The causes of SIDS are not clear.  Death as a result of SIDS is usually determined only by process of elimination – when investigation and autopsy have found no other explanations for the child’s death. In the United States, it is the leading cause of death for children between the ages of one month and one year.

While the exact pathology for SIDS is not understood, most sources believe that the syndrome results from a combination of three principal risk factors: (1) an infant with underlying biological susceptibility such as impaired responsiveness to low or no oxygen; (2) a sleeping position or soft bedding that can impede breathing or oxygen intake; and (3) an early development stage (typically, between 2 to 4 months of age) where the infant is unable to extract him/herself from danger.

The identification of these three factors led to the Back to Sleep campaign (now “Safe to Sleep”), which recommends that infants be placed on their backs when put to sleep. Not only does this position present less danger of suffocation from pillows or bedding than other sleeping positions, but studies have also shown that infants lying on their backs have better arousal thresholds than infants on their bellies, and are thus more likely to wake or move if breathing becomes impeded.

Since the implementation of “Back to Sleep” in 1994, SIDS rates have been cut in half. However, rates of other types of deaths, which previously would have been attributed to SIDS, have increased. These include deaths by accidental suffocation and strangulation in bed, as well as other categories of “ill-defined” deaths.

Studies attempting to better understand the mechanisms behind SIDS have identified several potential risk factors:

  • Sleep position – belly sleeping appears to be associated with increased risk of re-breathing expelled air which is high in carbon dioxide and low in oxygen, leading to hypercapnia, hypoxia, and depressed cerebral oxygenation; it may also be associated with overheating, altered autonomic control of the cardiovascular system, and impaired arousal thresholds.
  • Bed-sharing – in one study, bed sharing was suggested to be the highest risk factor for SIDS, likely because of displaced bedding, overheating or rolling on top of the infant.
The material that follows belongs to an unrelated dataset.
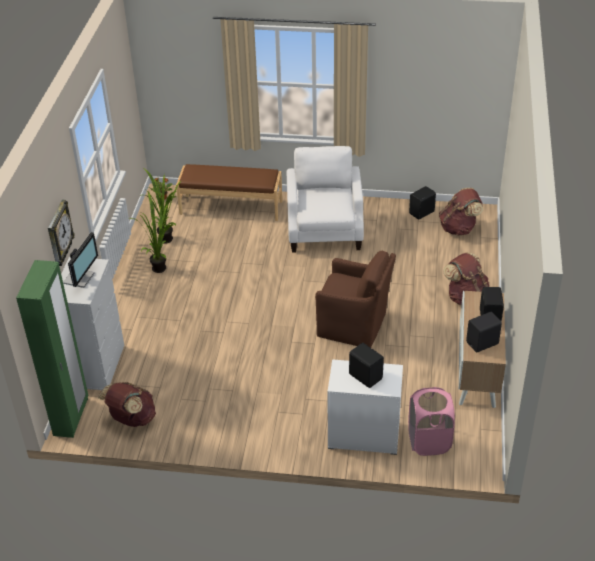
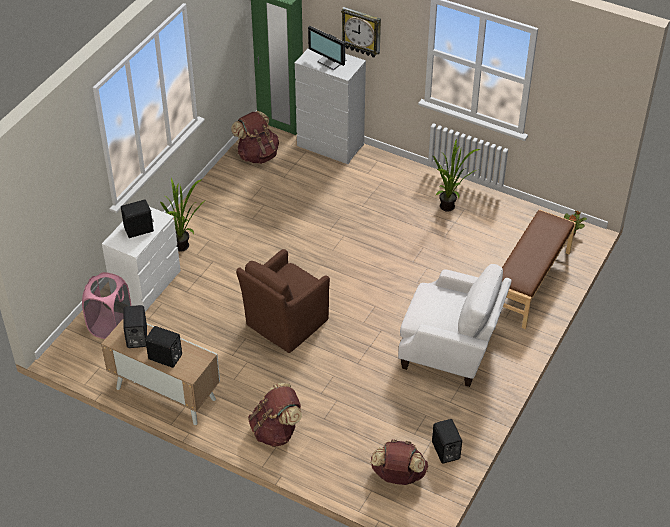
camera: 110 degrees right, 5 degrees up
(165, 237) = (497, 221): potted plant -> potted plant (185, 247)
Room-sharing, which still facilitates breastfeeding and allows the parent to monitor the child, is suggested as a safer alternative arrangement.
  • Soft bedding – the use of soft bedding such as blankets, pillows, bumper pads and positioner pads has been associated with 5-fold increase in SIDS, regardless of the infant’s sleep position, and a 21-fold increase when the infant sleeps on his/her belly.
  • Sleep surfaces – Firm, tight-fitting crib mattresses are the safest sleep surfaces for infants. Sofas are one of the most dangerous sleep surfaces.
  • Maternal smoking – both in utero and environmental exposure to smoking have been shown to increase the risk of SIDS. In utero exposure, in particular, may reduce the infant’s lung capacity and causes neurotoxicity, which can impair the infant’s arousal response.
  • Prematurity – Infants born premature or with low birth-weight have a 4 times greater risk of dying from SIDS than full-term babies. The increase in risk is thought to result from an underdeveloped autonomic nervous system, causing impaired arousal response.

On the other hand, other factors are suggested to reduce the risk of SIDS:

  • Breast-feeding – multiple studies indicate that breastfed infants have a lower incidence of SIDS. While protective benefits are highest among exclusively breastfed infants, it appears that any extent of breast milk consumption is beneficial.
  • Pacifier use – recent data suggests that pacifier use reduces the incidence of SIDS, possibly by increasing arousability, increasing sleeping blood pressure, and improving autonomic nervous system control. Falling asleep with a pacifier appears to be beneficial, even if the pacifier falls out after the infant is asleep.

While some studies have suggested that immunization may reduce the risk of SIDS, other studies have rejected this theory. At present, there is not thought to be any association between immunizations and the risk of SIDS.

Overall, the best strategy for reducing the risk of SIDS continues to be ensuring a safe sleeping environment for the infant.